The cultural difference between Western and Eastern produces linguistic difference, too. For example, in Korean culture, “my or mine” are rarely used; instead, Koreans usually say “our or us”. Thus, the Korean versions of measures changed “my healthcare” to “our healthcare provider”. Additionally, we faced challenges to find appropriate words that reflect the same meanings. For example, when we translate the words “companionship” into Korean, we found that there are many words that have similar meaning to companionship, but none that are a good fit. Therefore, when we simply changed word-for-word, back translations did not convey the meaning of the original items. We spent much time in our back translation discussions and also in the Executive Committee meetings to find conceptually similar word that reflect the culturally appropriate meaning that is closest to the original meaning.

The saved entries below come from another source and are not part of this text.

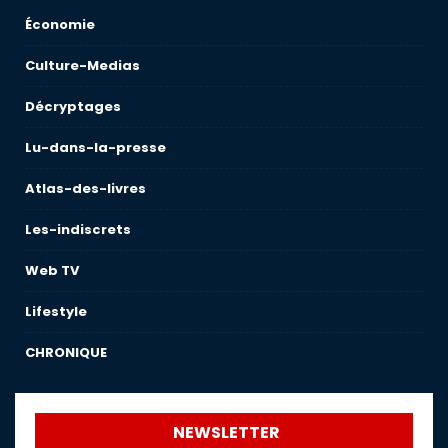
Économie
Culture-Medias
Décryptages
Lu-dans-la-presse
Atlas-des-livres
Les-indiscrets
Web TV
Lifestyle
CHRONIQUE
NEWSLETTER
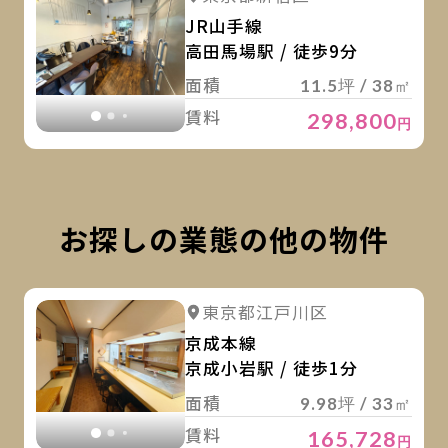
JR山手線
高田馬場駅 / 徒歩9分
面積
11.5坪 / 38㎡
賃料
298,800
円
お探しの業態の他の物件
詳
詳細を見る
東京都江戸川区
詳細を見る
京成本線
京成小岩駅 / 徒歩1分
面積
9.98坪 / 33㎡
賃料
165,728
円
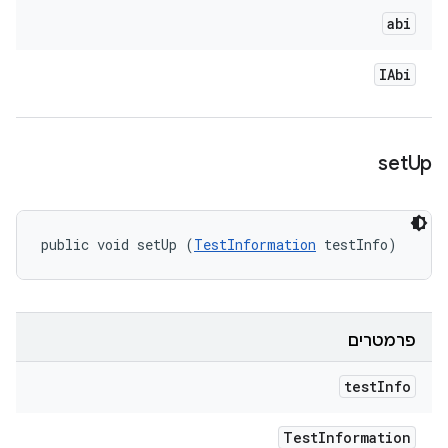
abi
IAbi
set
Up
public void setUp (
TestInformation
 testInfo)
פרמטרים
test
Info
Test
Information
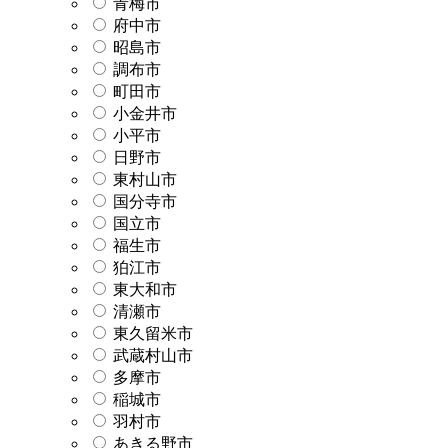
青梅市
府中市
昭島市
調布市
町田市
小金井市
小平市
日野市
東村山市
国分寺市
国立市
福生市
狛江市
東大和市
清瀬市
東久留米市
武蔵村山市
多摩市
稲城市
羽村市
あきる野市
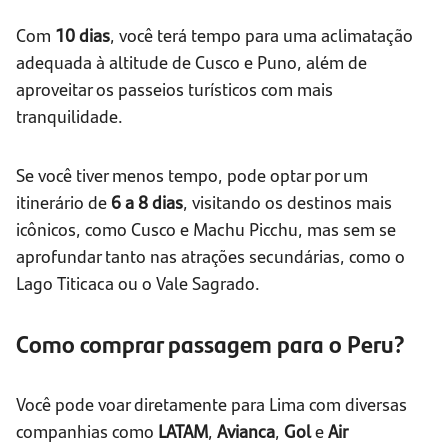
Com
10 dias
, você terá tempo para uma aclimatação
adequada à altitude de Cusco e Puno, além de
aproveitar os passeios turísticos com mais
tranquilidade.
Se você tiver menos tempo, pode optar por um
itinerário de
6 a 8 dias
, visitando os destinos mais
icônicos, como Cusco e Machu Picchu, mas sem se
aprofundar tanto nas atrações secundárias, como o
Lago Titicaca ou o Vale Sagrado.
Como comprar passagem para o Peru?
Você pode voar diretamente para Lima com diversas
companhias como
LATAM
,
Avianca
,
Gol
e
Air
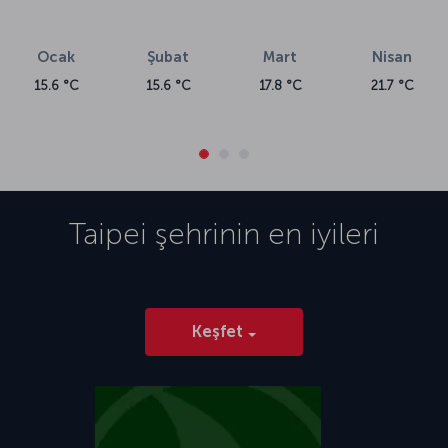
Ocak
Şubat
Mart
Nisan
15.6 °C
15.6 °C
17.8 °C
21.7 °C
Taipei
şehrinin en iyileri
Keşfet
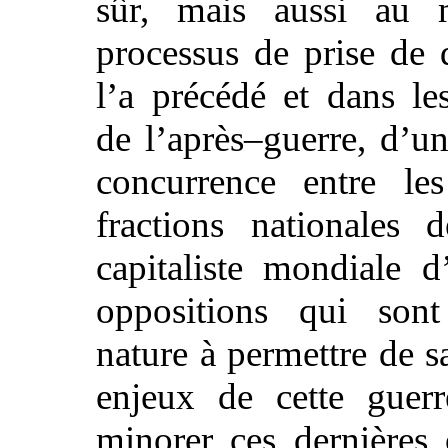
sûr, mais aussi au
processus de prise de 
l’a précédé et dans les
de l’après–guerre, d’un
concurrence entre les
fractions nationales 
capitaliste mondiale d’
oppositions qui son
nature à permettre de sa
enjeux de cette guer
minorer ces dernières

Last, we found the generational gap was another important issue in translation. For example, to consider variations in vocabulary across generations, we needed to translate items into vocabulary that is most familiar to AYA. Therefore, in translating measures, translators should consider whether the vocabulary used among adolescents and young adults is reflected in the measures.
Suggestions for further cross-cultural works include the following. 1) Use at least two translators: one who is familiar with the terminology and the content of the area covered by the measures, and the second who is knowledgeable about the idiomatic expressions commonly used in targeted languages and target population (Hilton & Skrutkowski, 2002). 2) To resolve discrepancies and enhance cultural adaptation, work with a team that includes multiple expertise in linguistics and instrumentation, and individuals with diverse cultural backgrounds and from diverse disciplines (Epstein et al., 2015). 3) It is important to enhance cultural adaptation during the process of back translation. Although back-translation is a widely recommended method to enhance reliability and validity in translating measurements, employing back-translation receives critique in that it focuses on changing word for word without also focusing on enhancing cultural adaptation (Beck et al., 2003; Hilton & Skrutkowski, 2002). In this global era, increasing the number of cross-cultural research studies is necessary to solve demanding healthcare issues. Successfully translating measures with enhanced cultural adaptation will contribute current knowledge by providing reliable and valid measures through cost and labor effective method. To achieve this goal, researchers should focus on translating the underlying concepts of items rather than translating word-for-word.